Every line in the records below that holds "neck" must be identified and copied.

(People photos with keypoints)
--- START ---

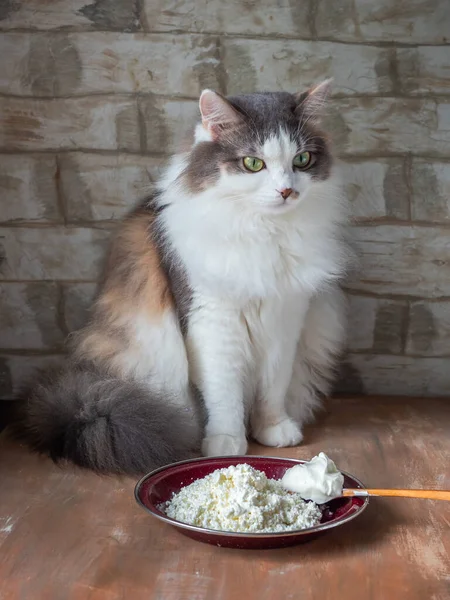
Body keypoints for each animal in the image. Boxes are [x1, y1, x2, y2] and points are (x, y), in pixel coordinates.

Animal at [10, 79, 348, 474]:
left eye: (302, 160)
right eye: (253, 164)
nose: (286, 191)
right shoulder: (210, 318)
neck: (264, 231)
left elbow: (273, 386)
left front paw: (272, 430)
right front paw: (225, 442)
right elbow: (223, 391)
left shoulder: (285, 319)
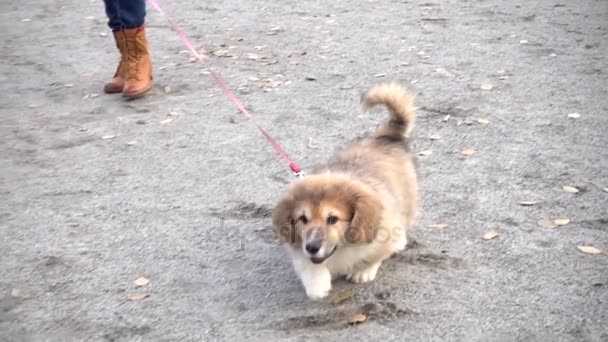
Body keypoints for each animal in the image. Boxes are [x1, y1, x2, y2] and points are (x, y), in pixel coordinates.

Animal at [274, 83, 420, 300]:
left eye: (332, 219)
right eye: (302, 219)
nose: (312, 247)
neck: (341, 248)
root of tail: (385, 137)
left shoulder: (383, 234)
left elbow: (374, 256)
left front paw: (362, 272)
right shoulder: (300, 250)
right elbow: (309, 266)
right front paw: (318, 285)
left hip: (407, 197)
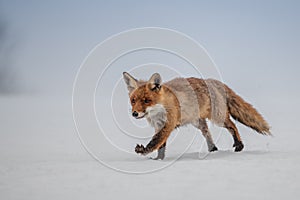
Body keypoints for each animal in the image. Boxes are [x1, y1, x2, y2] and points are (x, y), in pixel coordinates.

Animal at [123, 72, 270, 159]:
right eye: (133, 101)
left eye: (146, 101)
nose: (134, 113)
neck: (158, 111)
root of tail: (211, 80)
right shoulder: (158, 126)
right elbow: (161, 145)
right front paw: (158, 159)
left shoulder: (168, 125)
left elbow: (155, 141)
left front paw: (144, 151)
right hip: (198, 123)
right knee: (208, 133)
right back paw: (213, 150)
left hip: (217, 118)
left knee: (233, 125)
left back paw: (239, 145)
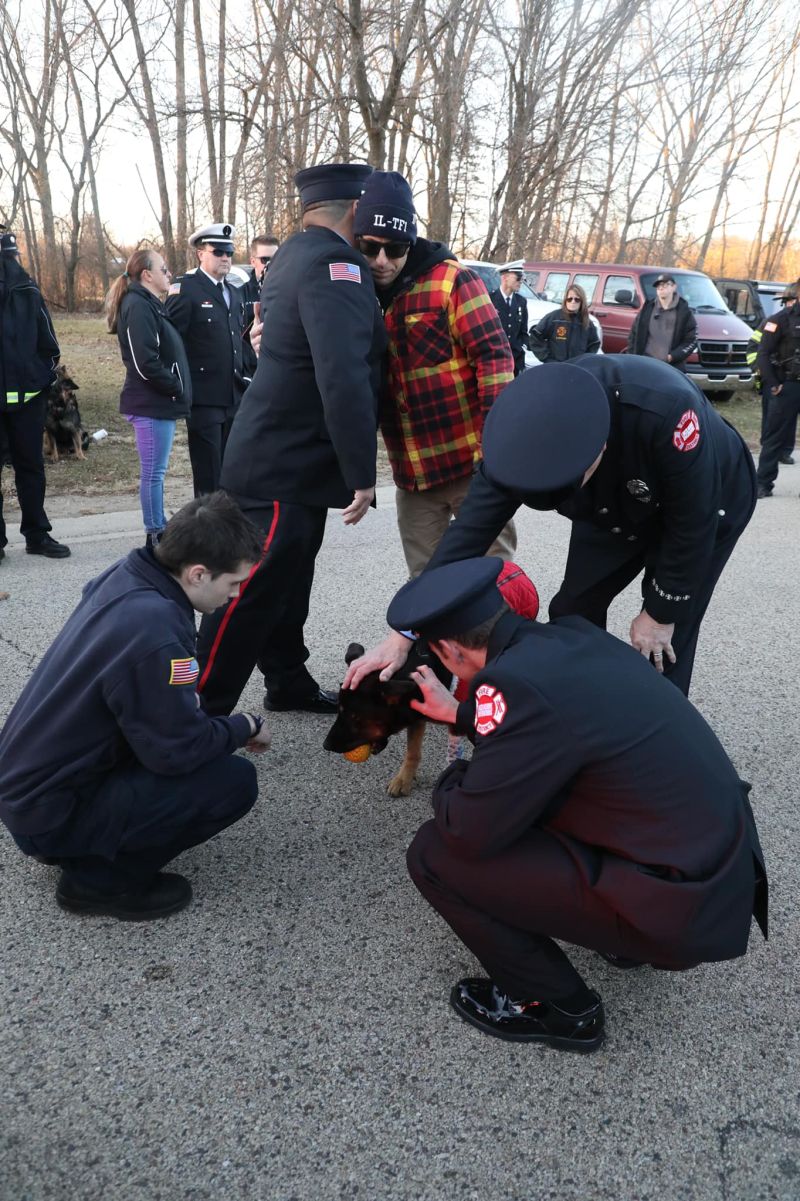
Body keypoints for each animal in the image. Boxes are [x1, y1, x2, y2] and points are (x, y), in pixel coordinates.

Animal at [321, 638, 449, 797]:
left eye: (354, 717)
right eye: (338, 710)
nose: (326, 745)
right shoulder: (416, 715)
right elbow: (412, 752)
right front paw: (403, 779)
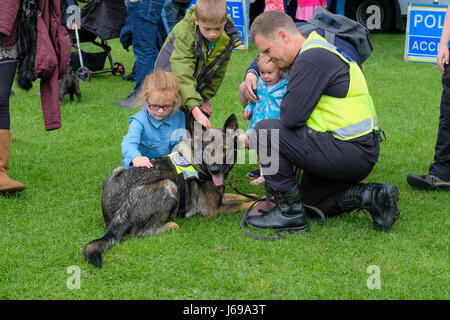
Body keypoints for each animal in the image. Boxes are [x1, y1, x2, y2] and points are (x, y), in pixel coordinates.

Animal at [84, 115, 253, 268]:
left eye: (225, 150)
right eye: (207, 151)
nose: (215, 170)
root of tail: (119, 215)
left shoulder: (220, 198)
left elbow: (237, 196)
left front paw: (253, 196)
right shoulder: (212, 209)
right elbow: (241, 205)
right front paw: (253, 205)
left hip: (118, 170)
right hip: (169, 185)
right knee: (140, 232)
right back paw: (171, 225)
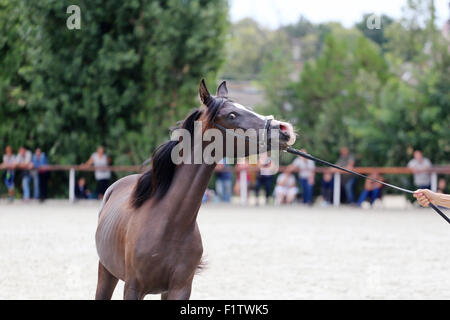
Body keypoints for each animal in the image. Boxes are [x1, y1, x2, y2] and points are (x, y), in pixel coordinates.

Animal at [94, 79, 296, 298]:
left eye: (248, 109)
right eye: (232, 115)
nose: (285, 129)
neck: (169, 223)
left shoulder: (180, 288)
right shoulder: (133, 287)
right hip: (106, 272)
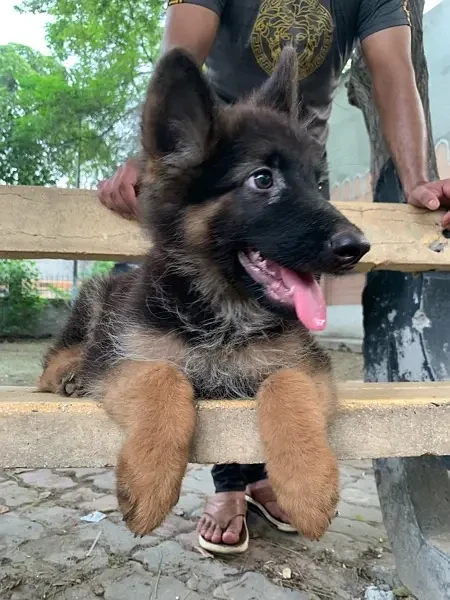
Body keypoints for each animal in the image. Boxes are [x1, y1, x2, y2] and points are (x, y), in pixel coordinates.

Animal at [39, 48, 370, 540]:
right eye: (262, 179)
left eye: (316, 182)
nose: (358, 247)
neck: (225, 309)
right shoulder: (122, 357)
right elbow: (162, 375)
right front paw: (150, 478)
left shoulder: (308, 364)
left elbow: (287, 382)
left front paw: (308, 486)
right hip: (98, 300)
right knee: (55, 357)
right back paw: (69, 372)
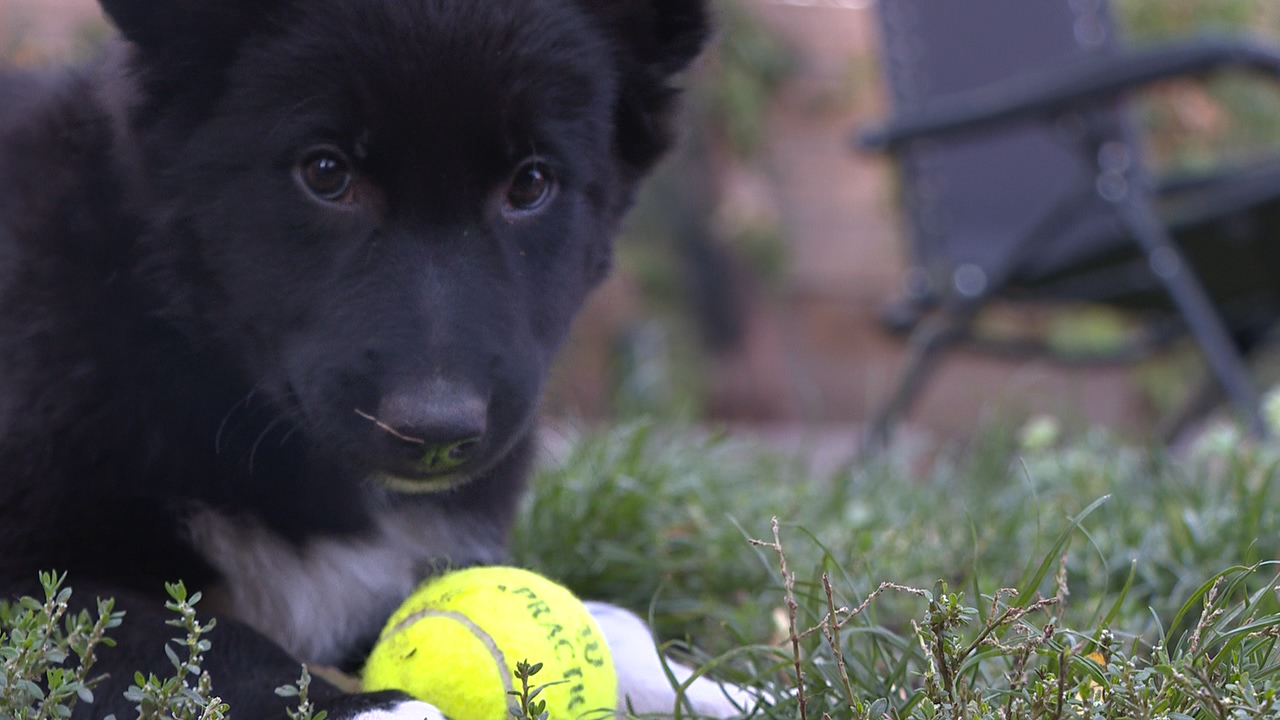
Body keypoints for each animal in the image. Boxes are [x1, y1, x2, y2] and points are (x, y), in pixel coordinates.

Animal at [0, 2, 742, 712]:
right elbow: (197, 643)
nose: (435, 435)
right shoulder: (33, 575)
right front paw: (381, 705)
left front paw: (721, 689)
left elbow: (613, 620)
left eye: (531, 184)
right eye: (326, 172)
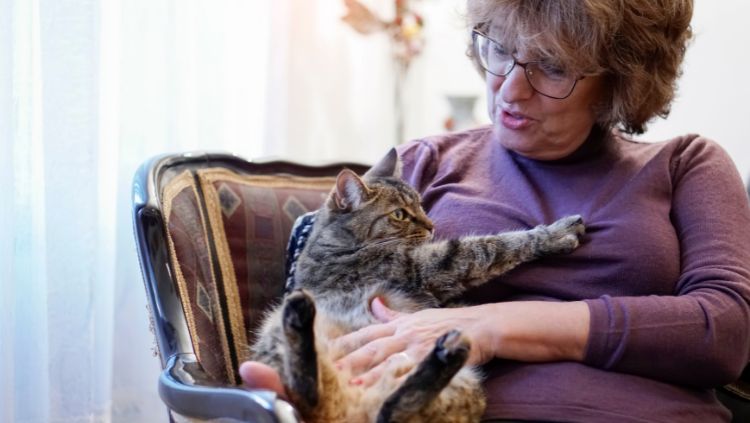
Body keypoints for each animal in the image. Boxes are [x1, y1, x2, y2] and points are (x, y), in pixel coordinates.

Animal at [253, 147, 588, 422]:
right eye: (400, 214)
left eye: (420, 204)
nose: (431, 225)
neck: (333, 242)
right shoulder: (426, 266)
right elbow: (492, 247)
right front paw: (553, 234)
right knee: (318, 396)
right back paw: (300, 315)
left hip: (463, 387)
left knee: (388, 411)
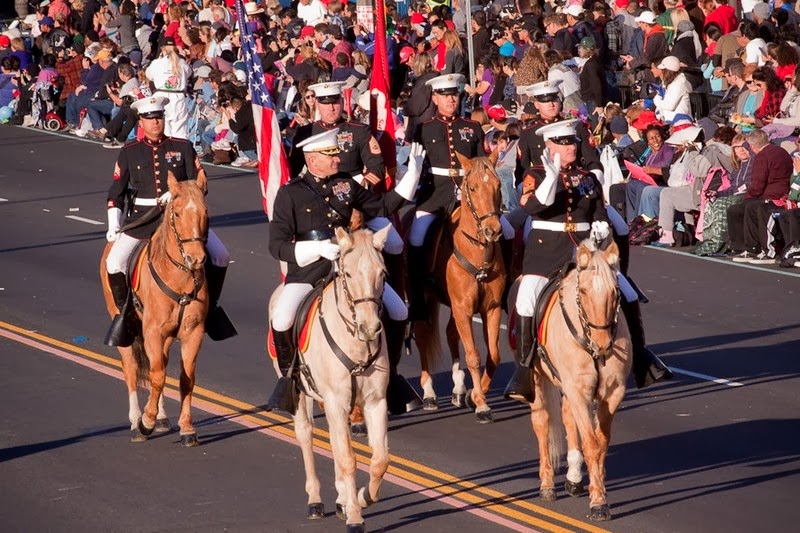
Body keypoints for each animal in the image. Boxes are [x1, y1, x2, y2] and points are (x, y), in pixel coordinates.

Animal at [100, 170, 209, 444]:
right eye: (177, 213)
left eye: (206, 212)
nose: (196, 259)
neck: (179, 276)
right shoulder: (152, 332)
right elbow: (157, 375)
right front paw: (145, 422)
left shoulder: (193, 332)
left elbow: (185, 379)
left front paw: (186, 427)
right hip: (125, 327)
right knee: (132, 368)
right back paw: (135, 419)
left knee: (158, 364)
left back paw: (160, 416)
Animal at [270, 227, 392, 528]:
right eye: (347, 273)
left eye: (382, 273)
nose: (370, 327)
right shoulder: (336, 401)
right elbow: (348, 458)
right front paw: (355, 517)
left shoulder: (374, 402)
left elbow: (379, 460)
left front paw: (360, 498)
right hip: (300, 395)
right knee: (306, 434)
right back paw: (315, 500)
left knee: (337, 445)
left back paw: (341, 499)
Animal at [412, 152, 506, 422]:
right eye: (472, 187)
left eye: (498, 186)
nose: (493, 230)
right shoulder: (463, 308)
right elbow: (473, 356)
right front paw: (482, 404)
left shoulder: (490, 308)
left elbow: (493, 355)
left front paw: (475, 395)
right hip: (422, 300)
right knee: (423, 336)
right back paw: (429, 393)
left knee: (450, 333)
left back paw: (459, 388)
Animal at [532, 240, 632, 520]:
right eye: (584, 291)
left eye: (615, 291)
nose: (603, 345)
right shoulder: (578, 390)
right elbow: (591, 442)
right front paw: (598, 502)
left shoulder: (612, 393)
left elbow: (601, 441)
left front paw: (597, 487)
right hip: (538, 378)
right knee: (542, 421)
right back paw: (547, 486)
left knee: (567, 416)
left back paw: (574, 477)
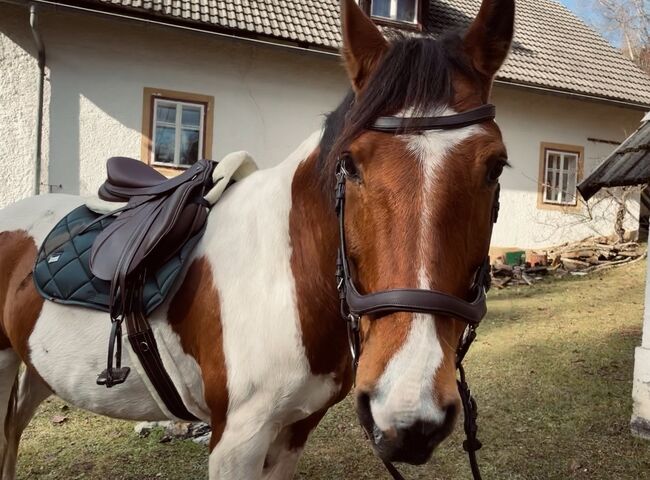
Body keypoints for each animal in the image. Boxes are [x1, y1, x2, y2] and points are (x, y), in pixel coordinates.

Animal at [0, 1, 512, 478]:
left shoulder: (297, 428)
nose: (407, 413)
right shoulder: (236, 439)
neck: (287, 279)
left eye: (496, 166)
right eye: (349, 164)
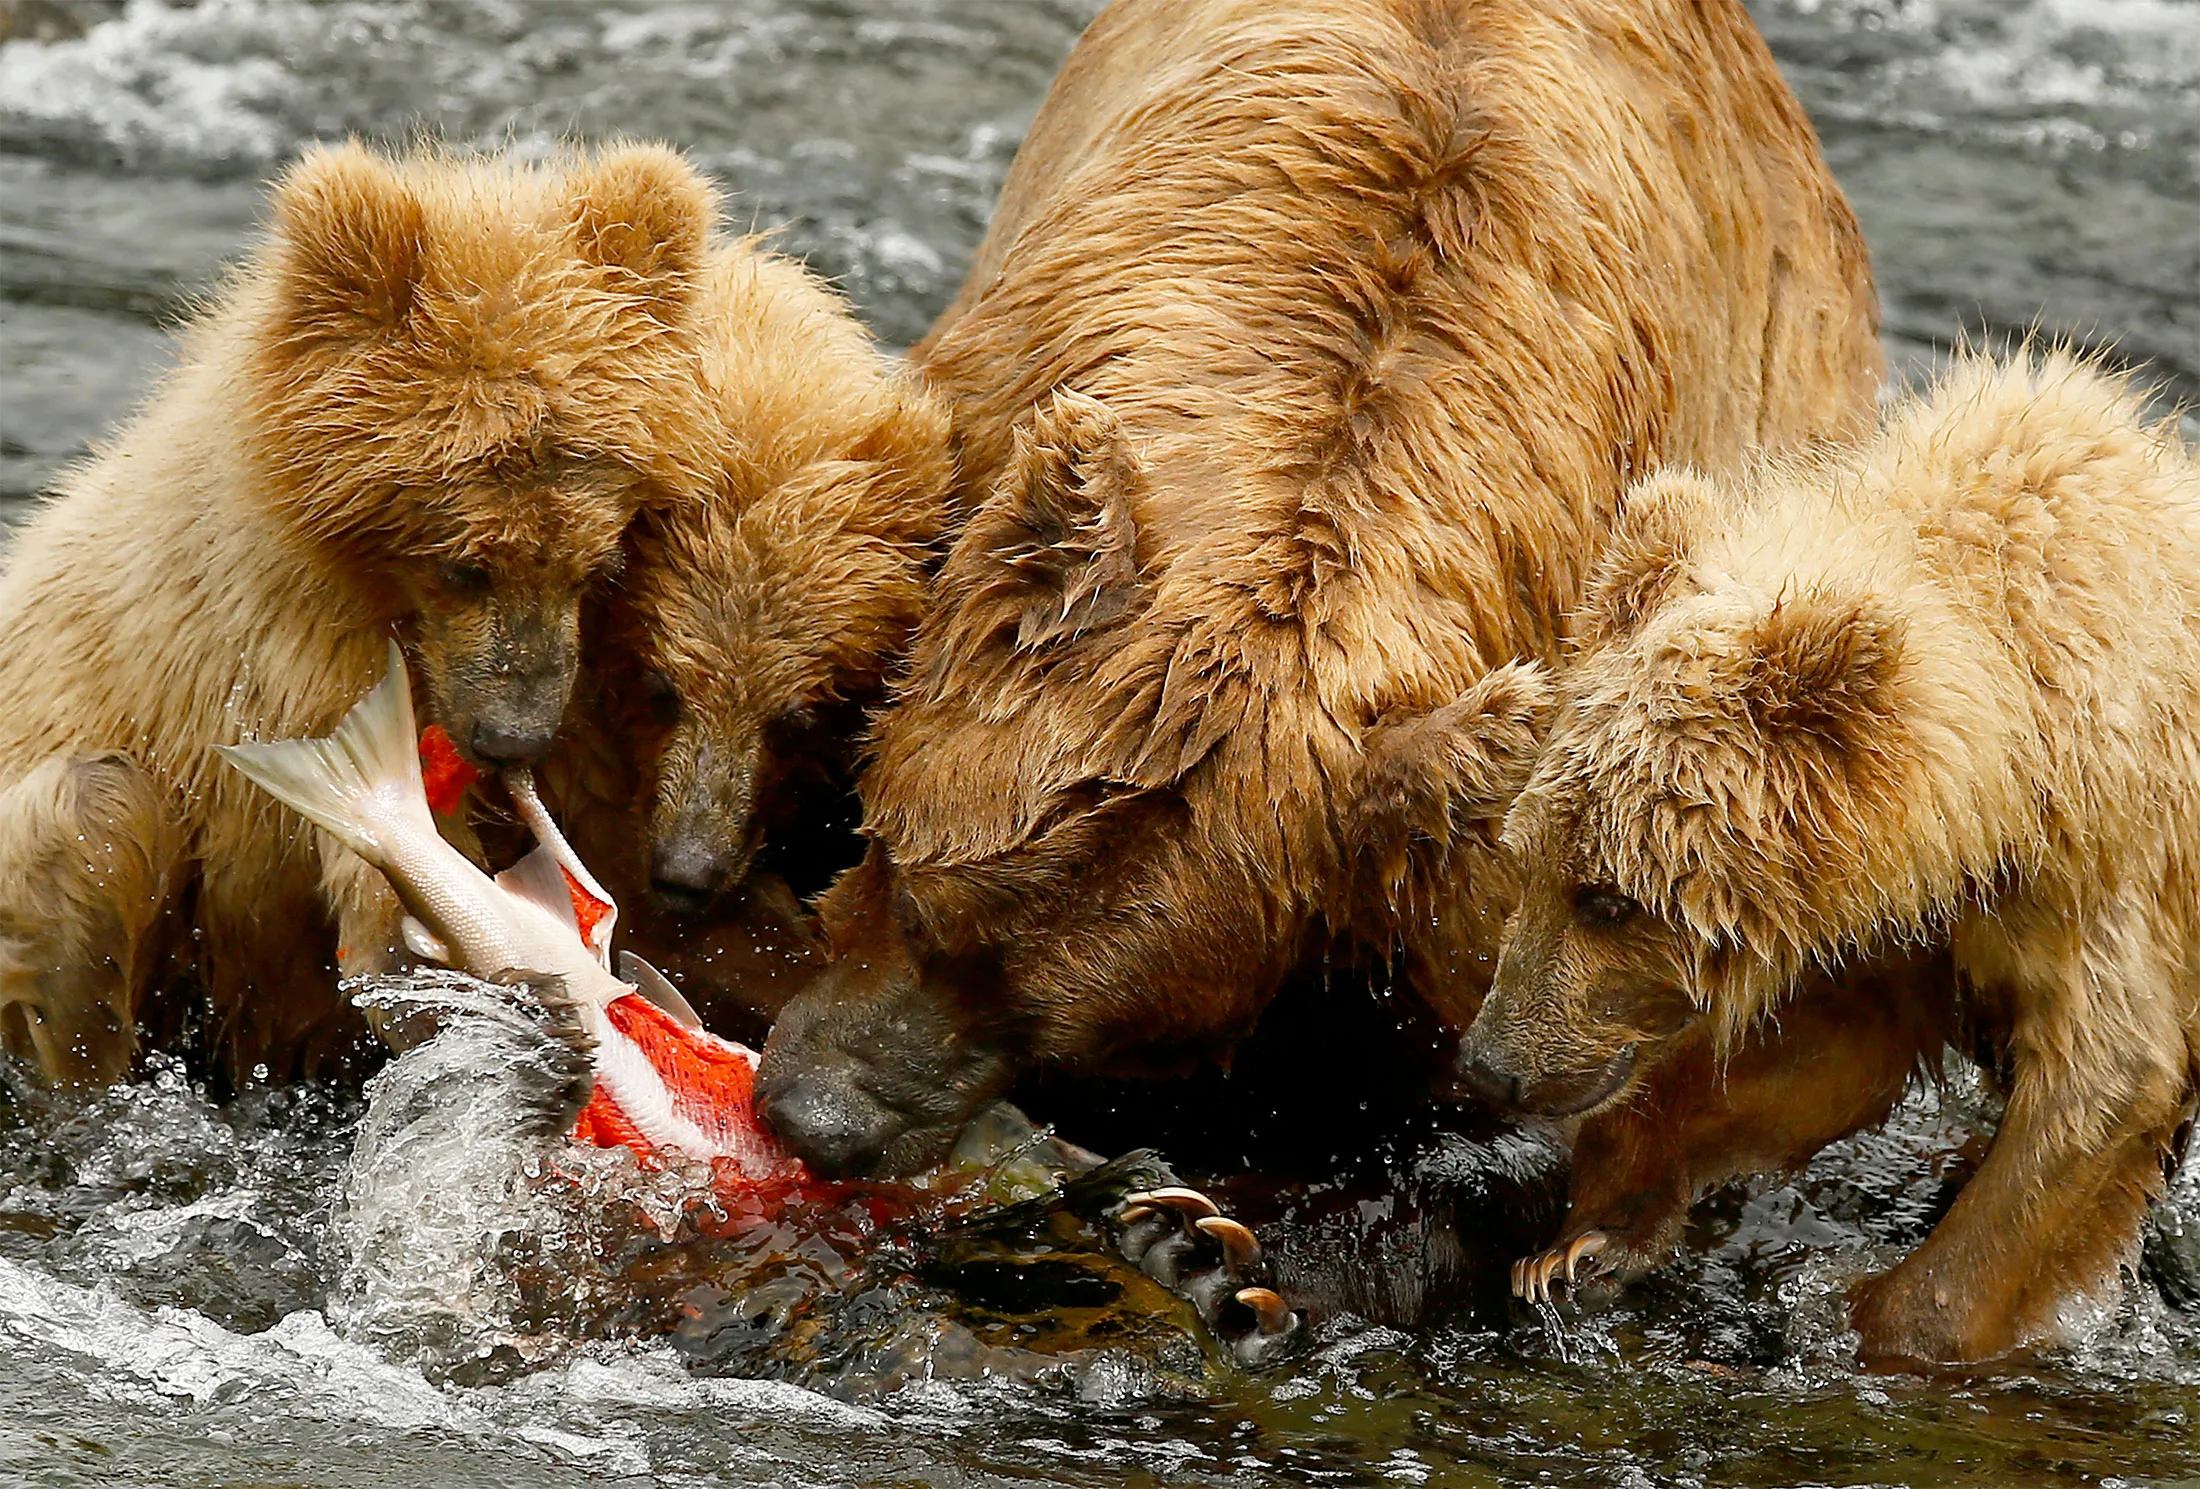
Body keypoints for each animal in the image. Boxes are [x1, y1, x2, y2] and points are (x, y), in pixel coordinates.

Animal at [0, 142, 732, 1086]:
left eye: (593, 561)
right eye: (466, 562)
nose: (516, 737)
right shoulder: (290, 654)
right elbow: (380, 900)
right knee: (92, 822)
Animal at [1456, 352, 2200, 1366]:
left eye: (1608, 897)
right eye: (1524, 856)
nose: (1487, 1064)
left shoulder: (2099, 864)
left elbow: (2101, 1088)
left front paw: (1875, 1325)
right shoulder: (1905, 917)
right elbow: (1816, 1052)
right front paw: (1585, 1242)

--- END ---

-- Answer below --
neck: (264, 231)
neck: (341, 248)
neck: (158, 111)
neck: (169, 223)
neck: (225, 309)
neck: (333, 242)
neck: (179, 276)
neck: (287, 279)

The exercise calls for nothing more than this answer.